With both ends included, repeat exactly the lines of the entries below from the one containing "9: (1009, 747)" down to the one containing "26: (942, 589)", and no others.

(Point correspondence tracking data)
- - - - -
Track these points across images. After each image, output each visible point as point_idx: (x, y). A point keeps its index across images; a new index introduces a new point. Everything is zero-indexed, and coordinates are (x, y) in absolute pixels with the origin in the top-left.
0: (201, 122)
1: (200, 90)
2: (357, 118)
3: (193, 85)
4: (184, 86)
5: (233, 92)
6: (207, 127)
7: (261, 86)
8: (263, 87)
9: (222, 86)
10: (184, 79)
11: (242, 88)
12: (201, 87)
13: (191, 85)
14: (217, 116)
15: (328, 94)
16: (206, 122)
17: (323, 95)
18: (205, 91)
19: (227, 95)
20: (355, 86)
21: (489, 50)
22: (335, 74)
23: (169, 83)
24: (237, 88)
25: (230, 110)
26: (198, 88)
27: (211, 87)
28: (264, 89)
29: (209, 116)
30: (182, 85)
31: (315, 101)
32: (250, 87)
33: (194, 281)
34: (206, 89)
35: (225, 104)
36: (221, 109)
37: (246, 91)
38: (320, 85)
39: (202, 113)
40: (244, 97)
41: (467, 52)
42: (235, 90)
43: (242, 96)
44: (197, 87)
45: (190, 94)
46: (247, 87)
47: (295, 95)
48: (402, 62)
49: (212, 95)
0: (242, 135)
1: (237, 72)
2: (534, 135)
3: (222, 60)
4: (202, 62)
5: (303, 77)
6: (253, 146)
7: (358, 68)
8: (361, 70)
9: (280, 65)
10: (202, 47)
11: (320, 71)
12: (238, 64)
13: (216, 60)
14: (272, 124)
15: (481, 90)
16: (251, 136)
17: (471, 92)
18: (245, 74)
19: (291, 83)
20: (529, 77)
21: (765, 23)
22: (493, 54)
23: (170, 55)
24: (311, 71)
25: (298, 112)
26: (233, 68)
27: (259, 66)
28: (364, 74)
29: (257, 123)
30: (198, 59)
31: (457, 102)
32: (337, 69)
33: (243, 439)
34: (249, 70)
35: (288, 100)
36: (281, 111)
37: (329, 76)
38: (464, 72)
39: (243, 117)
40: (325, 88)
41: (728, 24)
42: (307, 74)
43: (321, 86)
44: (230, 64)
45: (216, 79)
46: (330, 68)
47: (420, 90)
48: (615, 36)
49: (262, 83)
- - - - -
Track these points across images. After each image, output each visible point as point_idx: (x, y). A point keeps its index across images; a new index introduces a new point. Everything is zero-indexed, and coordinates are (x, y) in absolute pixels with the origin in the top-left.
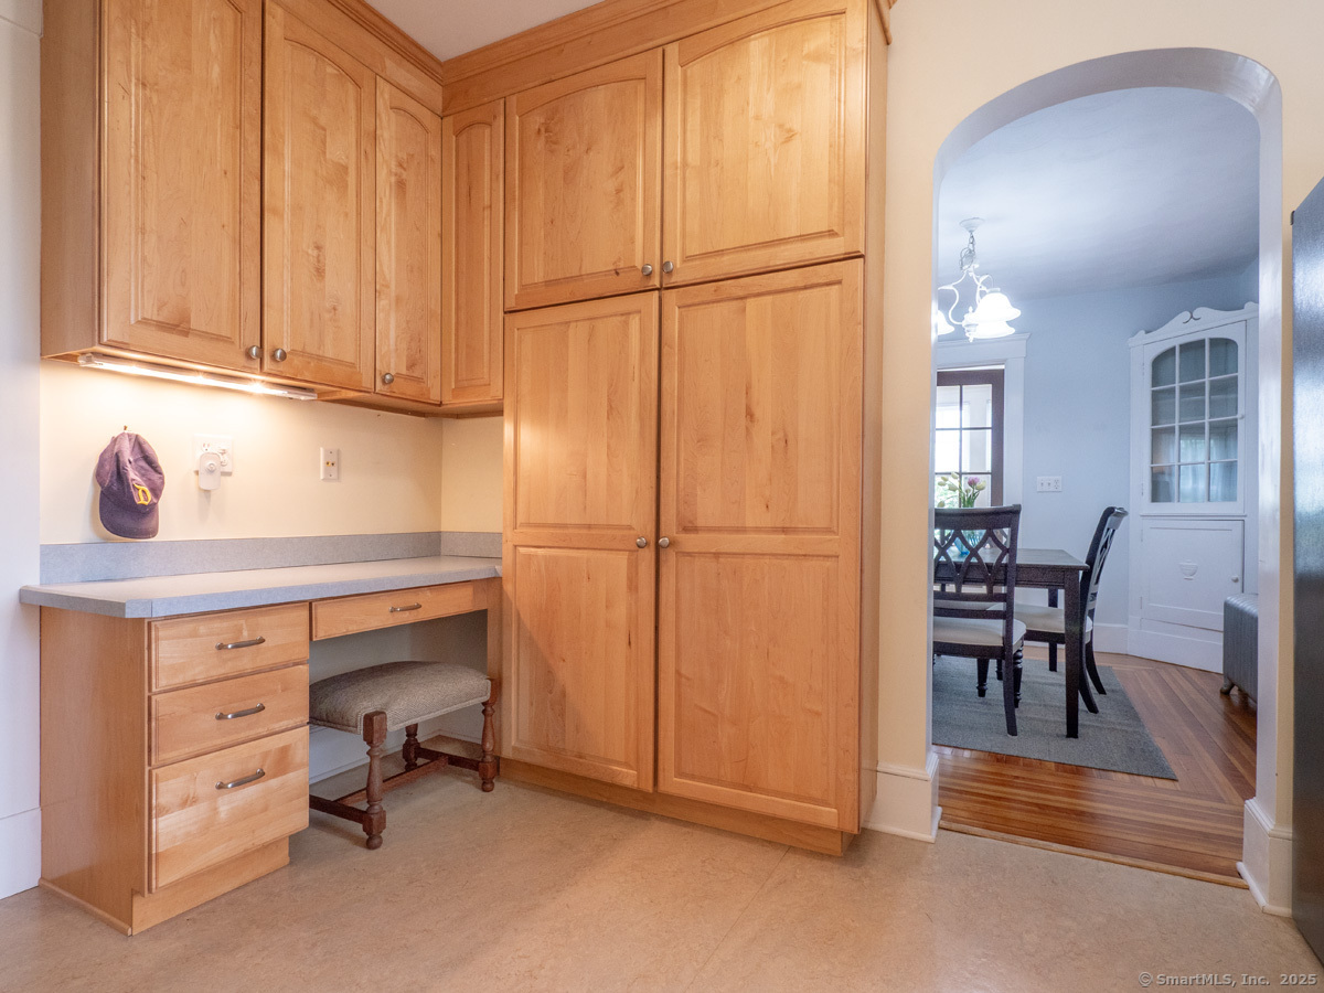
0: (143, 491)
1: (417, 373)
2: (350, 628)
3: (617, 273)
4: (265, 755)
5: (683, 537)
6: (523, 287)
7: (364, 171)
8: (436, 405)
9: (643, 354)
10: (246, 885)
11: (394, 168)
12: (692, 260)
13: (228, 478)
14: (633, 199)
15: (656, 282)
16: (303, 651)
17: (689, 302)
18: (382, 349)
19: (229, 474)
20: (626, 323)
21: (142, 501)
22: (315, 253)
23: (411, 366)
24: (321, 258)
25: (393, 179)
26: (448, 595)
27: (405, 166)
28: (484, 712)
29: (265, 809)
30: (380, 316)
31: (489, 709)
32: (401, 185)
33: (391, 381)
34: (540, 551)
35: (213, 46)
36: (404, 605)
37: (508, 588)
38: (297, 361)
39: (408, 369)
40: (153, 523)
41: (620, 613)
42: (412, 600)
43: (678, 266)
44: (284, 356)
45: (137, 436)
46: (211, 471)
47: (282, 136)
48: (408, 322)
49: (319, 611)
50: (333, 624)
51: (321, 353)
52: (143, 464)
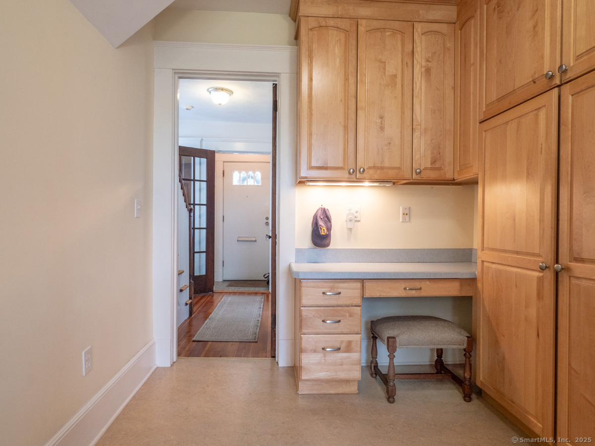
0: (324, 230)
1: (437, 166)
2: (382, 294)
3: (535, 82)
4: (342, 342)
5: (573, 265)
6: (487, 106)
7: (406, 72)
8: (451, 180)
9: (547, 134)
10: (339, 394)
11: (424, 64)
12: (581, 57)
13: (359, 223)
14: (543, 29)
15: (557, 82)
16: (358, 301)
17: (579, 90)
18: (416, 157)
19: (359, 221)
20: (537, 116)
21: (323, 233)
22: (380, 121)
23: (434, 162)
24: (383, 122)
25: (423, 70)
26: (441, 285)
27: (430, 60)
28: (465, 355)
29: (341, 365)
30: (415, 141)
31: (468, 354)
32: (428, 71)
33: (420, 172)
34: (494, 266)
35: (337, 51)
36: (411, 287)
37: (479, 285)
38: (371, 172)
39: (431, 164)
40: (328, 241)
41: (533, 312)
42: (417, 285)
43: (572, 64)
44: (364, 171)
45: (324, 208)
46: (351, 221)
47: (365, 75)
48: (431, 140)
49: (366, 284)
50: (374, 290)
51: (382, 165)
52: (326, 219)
- - - - -
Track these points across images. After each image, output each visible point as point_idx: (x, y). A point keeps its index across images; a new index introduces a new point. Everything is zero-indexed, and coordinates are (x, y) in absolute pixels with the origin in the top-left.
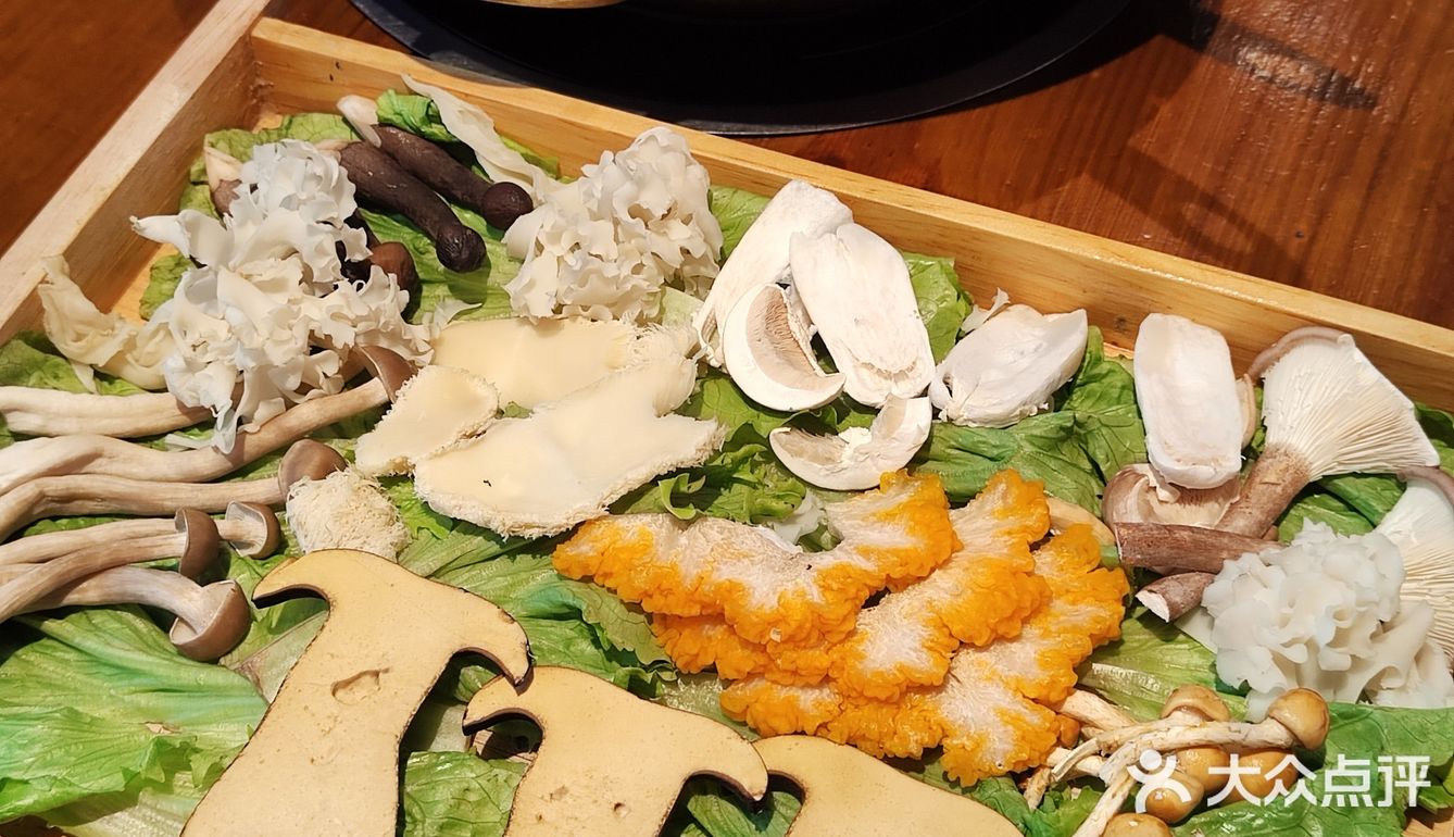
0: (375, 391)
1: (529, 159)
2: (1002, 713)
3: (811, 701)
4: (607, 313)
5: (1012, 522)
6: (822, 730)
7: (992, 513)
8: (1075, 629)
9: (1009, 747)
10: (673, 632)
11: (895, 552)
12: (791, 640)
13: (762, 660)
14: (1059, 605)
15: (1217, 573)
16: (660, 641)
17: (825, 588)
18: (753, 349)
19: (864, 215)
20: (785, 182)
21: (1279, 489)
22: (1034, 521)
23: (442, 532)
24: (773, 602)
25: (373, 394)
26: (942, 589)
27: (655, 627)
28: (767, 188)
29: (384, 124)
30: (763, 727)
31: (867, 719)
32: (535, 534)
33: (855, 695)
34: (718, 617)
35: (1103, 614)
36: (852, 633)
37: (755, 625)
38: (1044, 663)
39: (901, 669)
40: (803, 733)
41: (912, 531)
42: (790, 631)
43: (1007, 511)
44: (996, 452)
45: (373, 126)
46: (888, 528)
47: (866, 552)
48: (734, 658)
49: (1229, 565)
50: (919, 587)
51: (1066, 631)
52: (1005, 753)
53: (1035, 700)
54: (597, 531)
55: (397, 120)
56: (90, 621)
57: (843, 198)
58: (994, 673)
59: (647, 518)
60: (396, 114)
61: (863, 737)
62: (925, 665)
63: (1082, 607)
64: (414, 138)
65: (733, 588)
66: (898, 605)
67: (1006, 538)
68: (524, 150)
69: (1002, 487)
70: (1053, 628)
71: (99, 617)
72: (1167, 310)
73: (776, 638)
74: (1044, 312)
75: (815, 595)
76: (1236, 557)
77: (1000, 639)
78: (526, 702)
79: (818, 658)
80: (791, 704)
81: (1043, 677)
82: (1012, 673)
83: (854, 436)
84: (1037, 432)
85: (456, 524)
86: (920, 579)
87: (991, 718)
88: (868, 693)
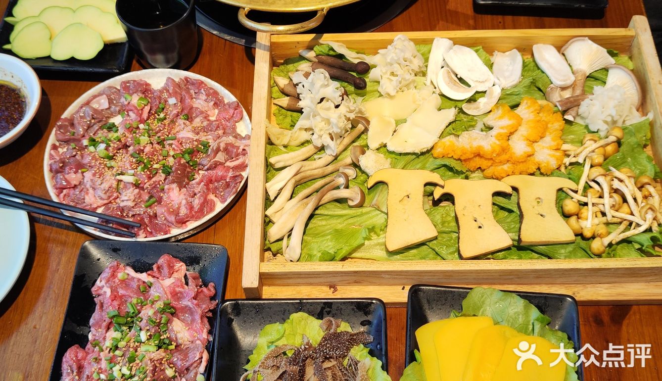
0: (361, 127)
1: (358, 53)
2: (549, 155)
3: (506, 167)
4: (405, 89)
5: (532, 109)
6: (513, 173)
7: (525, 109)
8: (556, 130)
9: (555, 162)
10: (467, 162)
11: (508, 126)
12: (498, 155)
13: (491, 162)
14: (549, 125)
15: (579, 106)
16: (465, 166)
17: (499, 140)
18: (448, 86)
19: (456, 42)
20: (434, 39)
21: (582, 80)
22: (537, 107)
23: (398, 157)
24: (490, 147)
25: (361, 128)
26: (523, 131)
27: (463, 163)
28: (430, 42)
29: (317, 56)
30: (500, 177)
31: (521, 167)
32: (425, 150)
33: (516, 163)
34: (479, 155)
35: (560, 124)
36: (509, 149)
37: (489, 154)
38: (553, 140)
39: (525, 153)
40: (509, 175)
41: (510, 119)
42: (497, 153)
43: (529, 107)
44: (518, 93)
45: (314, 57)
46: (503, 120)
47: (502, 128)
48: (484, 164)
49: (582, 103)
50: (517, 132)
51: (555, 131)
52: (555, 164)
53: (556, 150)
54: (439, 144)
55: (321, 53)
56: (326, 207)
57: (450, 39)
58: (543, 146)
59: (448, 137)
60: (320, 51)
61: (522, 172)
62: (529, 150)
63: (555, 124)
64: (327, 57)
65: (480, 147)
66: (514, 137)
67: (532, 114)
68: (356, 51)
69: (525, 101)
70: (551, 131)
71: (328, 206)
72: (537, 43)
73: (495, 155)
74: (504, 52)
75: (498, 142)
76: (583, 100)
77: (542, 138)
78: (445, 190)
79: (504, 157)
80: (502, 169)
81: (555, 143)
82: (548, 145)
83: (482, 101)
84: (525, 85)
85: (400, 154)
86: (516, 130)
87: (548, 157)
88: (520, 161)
- - - - -
_EXERCISE RESPONSE_.
9: (1009, 747)
10: (673, 632)
11: (895, 552)
12: (791, 640)
13: (762, 660)
14: (1059, 605)
15: (1217, 573)
16: (660, 641)
17: (825, 588)
18: (753, 349)
19: (864, 215)
20: (785, 182)
21: (1279, 489)
22: (1034, 521)
23: (442, 532)
24: (773, 602)
25: (373, 394)
26: (942, 589)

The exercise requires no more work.